We were told we would eventually go on a ride to experience what it was like in the Viking age but before this we were able to look at the archeological remains of a Blacksmith’s hut. It was on the floor, under a thick layer of glass. It was only the bottom layer of the hut but we even saw the remains of a toilet.
Next, onto the ride! It was a bit scary as it was quite dark but we were given a lantern to hold. Once on the ride, we all enjoyed it. We were taken around a Viking settlement which featured realistic Viking robots to show us what they looked like. We could even smell the scents of the different areas of the Village. It didn’t smell good!
After the ride, we went into the museum. We saw a skeleton of a lady with a leg problem; one leg was in perfect condition, whilst the other leg was too thin. We had just seen her in the settlement on the ride and she carried crutches made out of bone.
Shortly after, we went to an area where a Viking was standing behind a table. He showed us some artefacts that they had found which included a comb made out of antler and an ice skate made out of a horse’s shin bone that had been found down the toilet. We found that part rather disgusting.
Once we had studied the artefacts, we went to see a coin maker to witness how Vikings made coins. First, you get a stamp that is stuck in a log of oak wood. Then, you place a piece of metal on top of it. After that, you get another stamp and hit the back of the stamp with the hammer. The resulting piece of metal is now worth 16 chickens (true in Viking times but sadly not true now)!
On the second day in York we visited the Yorkshire Museum where we learnt more about dinosaurs, Medieval times, Romans and the Tudors. First we went into the Jurassic exhibition where there were six trays full of tiny shreds of rubber. We started to feel around and we discovered we had to slowly move the rubber to one side to find the dinosaur fossils inside, just like Mary Anning; fossil collector, dealer, and palaeontologist of the 18th century. Next we were ushered into a grand hall to try on Tudor clothes. There were fighting costumes and also long, frilly dresses with hula hoops attached to make the skirts stick out which were a particular favourite.
We then completed a workshop with a ‘Viking’ called Bjorn. We passed round many artefacts that people had discovered in York. There was a Viking ‘fidget-spinner’ called a buzz burner; a leather shoe that was in one piece (there are only twenty left in the whole world), a comb made from horse bone and a treasure chest key.

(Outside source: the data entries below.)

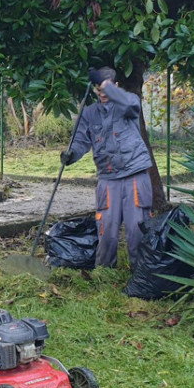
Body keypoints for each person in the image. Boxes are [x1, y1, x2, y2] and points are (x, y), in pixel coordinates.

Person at [61, 67, 153, 268]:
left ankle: (141, 273)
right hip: (108, 178)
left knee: (137, 228)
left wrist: (107, 87)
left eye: (107, 89)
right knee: (106, 228)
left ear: (116, 86)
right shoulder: (89, 113)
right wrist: (71, 155)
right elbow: (80, 141)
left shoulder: (129, 103)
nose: (102, 93)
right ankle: (105, 272)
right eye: (99, 89)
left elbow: (130, 103)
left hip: (134, 175)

We then made belts and buckles. Some girls used a troll symbol to represent these mythical creatures which Vikings actually believed in.
The Vikings also played a game called Trip,Trap,Troll which is where the game Tic Tac Toe originated from. Also, did you know that Father Christmas came from a festival in the Viking times called Yule? A mysterious man came and delivered presents just like Father Christmas.
Finally, it was time to go home after two days of fun. The trip has now officially replaced Jarrow Hall as the best school trip we have ever been on!